### Text under study:
_ _ _ _ _ _ _
NextFin News - The speculative fever surrounding artificial intelligence has entered a high-velocity phase, with assets in leveraged exchange-traded funds (ETFs) doubling in just two months as investors scramble for amplified exposure to the sector’s dominant players. According to data from Goldman Sachs, total net assets for leveraged equity ETFs tracking U.S. markets surged to $84 billion by the end of May, a staggering climb from $39 billion in April. This aggressive positioning suggests that the "AI trade" is no longer merely about fundamental conviction but is increasingly being fueled by high-octane financial instruments that magnify both gains and potential collapses.
The trend is not confined to Wall Street. In South Korea and Taiwan—the manufacturing heartlands of the global AI supply chain—leveraged ETF assets jumped to $43.1 billion from $17 billion over the same sixty-day window. These markets house the critical infrastructure of the AI revolution, with Taiwan Semiconductor Manufacturing Company (TSMC) and SK Hynix serving as the primary foundries and memory providers for Nvidia’s industry-standard processors. The concentration of these stocks within their respective national benchmarks has turned regional ETFs into de facto bets on a handful of semiconductor giants.
Christian Mueller-Glissmann, a strategist at Goldman Sachs, noted that the surge in these leveraged instruments is particularly sharp in the U.S. and Asian tech corridors. Mueller-Glissmann, who has maintained a cautious but data-driven stance on market valuations throughout the 2025-2026 cycle, highlighted that the rapid doubling of exposure reflects a scramble for "maximum exposure" to the theme. While this momentum has rewarded early movers, the structural nature of leveraged ETFs—which use derivatives to deliver two or three times the daily return of an index—means that any cooling of sentiment could trigger a violent, self-reinforcing sell-off as these funds are forced to rebalance.
Adam Crisafulli, founder of Vital Knowledge, views this behavior as a classic symptom of late-stage market mania. Crisafulli, known for his "macro-to-micro" analytical style and a generally pragmatic, often contrarian perspective on tech valuations, argues that while AI is driving genuine revenue growth, the actual cash flow remains concentrated in a remarkably small circle of hardware companies. He observed that the parabolic price action seen in stocks like Dell and the semiconductor majors is rarely sustainable over the long term. Crisafulli’s assessment suggests that the current pace of the rally has moved into "unsustainable territory," though he acknowledges that such manias can persist longer than logic dictates.
_ _ _ _ _ _ _
### The data:
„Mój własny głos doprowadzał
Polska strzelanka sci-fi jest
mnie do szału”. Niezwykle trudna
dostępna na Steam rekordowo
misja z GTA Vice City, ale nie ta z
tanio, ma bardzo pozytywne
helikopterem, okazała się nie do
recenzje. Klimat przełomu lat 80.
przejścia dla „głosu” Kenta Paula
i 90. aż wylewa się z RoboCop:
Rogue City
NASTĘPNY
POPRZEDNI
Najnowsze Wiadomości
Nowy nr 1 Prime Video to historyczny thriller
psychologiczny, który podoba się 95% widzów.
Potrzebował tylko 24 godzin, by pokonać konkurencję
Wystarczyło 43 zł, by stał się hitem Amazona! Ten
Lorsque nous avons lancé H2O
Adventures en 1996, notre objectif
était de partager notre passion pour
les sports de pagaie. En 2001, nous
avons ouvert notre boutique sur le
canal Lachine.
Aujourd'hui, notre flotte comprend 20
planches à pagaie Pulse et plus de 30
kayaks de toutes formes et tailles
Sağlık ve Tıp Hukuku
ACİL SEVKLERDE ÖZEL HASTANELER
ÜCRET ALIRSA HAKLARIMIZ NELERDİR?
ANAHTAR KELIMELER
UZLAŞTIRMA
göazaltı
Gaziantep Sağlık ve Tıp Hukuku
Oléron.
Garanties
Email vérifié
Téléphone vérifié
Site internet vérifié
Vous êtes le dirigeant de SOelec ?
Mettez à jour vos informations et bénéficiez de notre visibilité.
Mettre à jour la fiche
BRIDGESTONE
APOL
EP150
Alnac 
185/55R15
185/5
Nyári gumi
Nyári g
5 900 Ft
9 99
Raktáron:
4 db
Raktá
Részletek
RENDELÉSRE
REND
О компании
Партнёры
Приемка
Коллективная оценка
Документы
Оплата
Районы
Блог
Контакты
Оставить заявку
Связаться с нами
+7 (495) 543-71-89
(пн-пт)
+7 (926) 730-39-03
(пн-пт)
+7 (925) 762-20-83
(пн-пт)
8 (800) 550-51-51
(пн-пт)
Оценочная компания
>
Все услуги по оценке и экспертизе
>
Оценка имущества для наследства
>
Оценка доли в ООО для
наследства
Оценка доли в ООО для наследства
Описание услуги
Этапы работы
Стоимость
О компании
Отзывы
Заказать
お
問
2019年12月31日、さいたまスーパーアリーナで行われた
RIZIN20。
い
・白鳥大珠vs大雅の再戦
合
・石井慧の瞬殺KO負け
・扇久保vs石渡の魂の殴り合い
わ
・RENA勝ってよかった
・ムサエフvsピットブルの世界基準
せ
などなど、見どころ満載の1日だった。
_ _ _ _ _ _ _
### Work instructions:
- A) According to the article on leveraged AI ETFs, what did total net assets for leveraged equity ETFs tracking U.S. markets reach by the end of May?
- B) Transcribe the article on leveraged AI ETFs between "NextFin News - The" and "and potential collapses.", inclusive.
Answer from the article alone; ignore the material.

### Solved problems:
- A) $84 billion

- B)
NextFin News - The speculative fever surrounding artificial intelligence has entered a high-velocity phase, with assets in leveraged exchange-traded funds (ETFs) doubling in just two months as investors scramble for amplified exposure to the sector’s dominant players. According to data from Goldman Sachs, total net assets for leveraged equity ETFs tracking U.S. markets surged to $84 billion by the end of May, a staggering climb from $39 billion in April. This aggressive positioning suggests that the "AI trade" is no longer merely about fundamental conviction but is increasingly being fueled by high-octane financial instruments that magnify both gains and potential collapses.